Little did I know it was a match made in heaven.

I'm not sure what you're wrapped in, but it's all yummy and not a boring old tortilla at all (which probably disqualifies you as Mexican food).  Then you are all filled up like a taco, but so much better. I could have sat with you all day, but you were a little over-filled and tried to get to second base, and that was a little too much for out first meeting.  I'm just not that kind of girl, Gordita.

Now, Gordita, my love, do not be afraid.  I will not stalk you, nor will I stock you (I AM the interwebz, foo'), because even though I had $2 today, on most days, I do not.  And even if I had $2 on most days, I would, in all honesty, not spend it on you.

But there would be some days...maybe one per month?  Oh, then, Gordita, we could be together on those days, and it would be fantastic. 

I love you forever, and I'm so glad we've finally met.

Love,
MannyRee

Aug 2, 2010

Single Life

Here's what sucks about being "single" (I have to put that in quotes, because I'm not technically single, I am merely alone, but I don't really feel alone, because I do have awesome people who I LOVE in my life, but they don't live with me, and if I ever do get lonely, I have this sentence which is so long that it's now alive and could probably keep me company if I ever needed it to.)...

...now...let's see...um......

I don't remember why I was even going to talk about that.  Because, hello, people sometimes read this, and I'm sure I had a point, but if I go on now, I would clearly say something that I don't want people reading, or at least people who already don't like me and will pick it apart and make it something it's not....<---Oh, LOOK!  Another sentence boyfriend!  I should do this for a living because I obviously rock at it.

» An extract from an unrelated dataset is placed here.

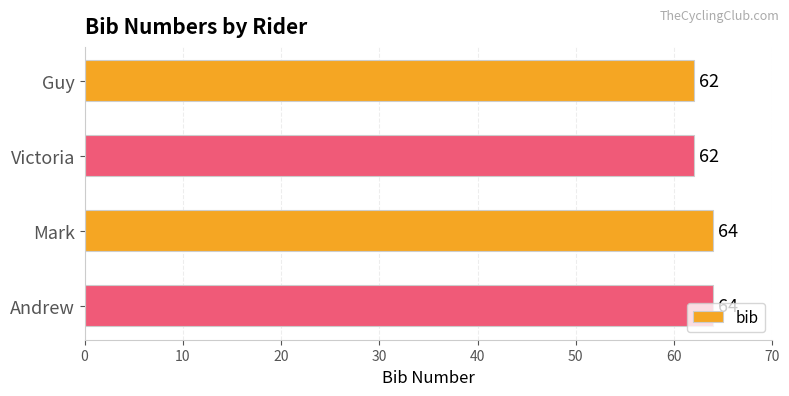

Is it true that the value at Guy is 29?

False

Making long sentences to move in with, that is.

Not writing about why it sucks to be fake-single.

Because I'm not really single...did I mention that?  And even if I were, I have no idea what single people do, so I prolly wouldn't do that anyway.  I'd probably move into my mom's basement and be a nerdy creepy blogger. 

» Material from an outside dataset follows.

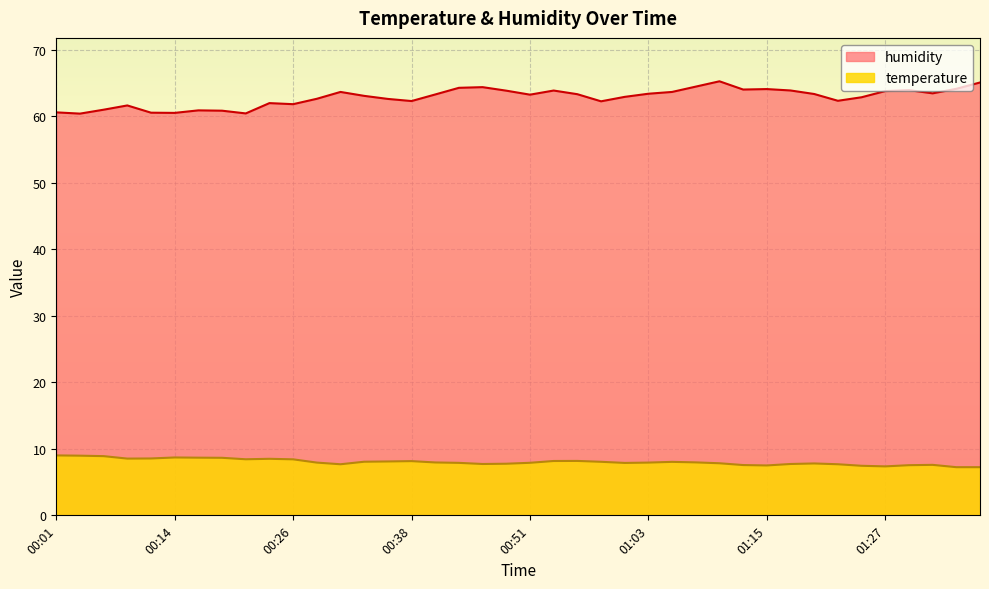

How many values in the humidity series exceed 63?

22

...Oh.  Yeah.  Well, I don't live in the basement.  But I did come close.  But I'm in a real house.  So it's all good.  ...  Shut up.

Nerdy is the new hot, right?  Does that apply to girls?  Hmmm...I guess it doesn't matter if I'm hot or not, since I'm fake single, not real single, so who frikkin' cares?

So, that's what I have to say about that.  Good talk, yo.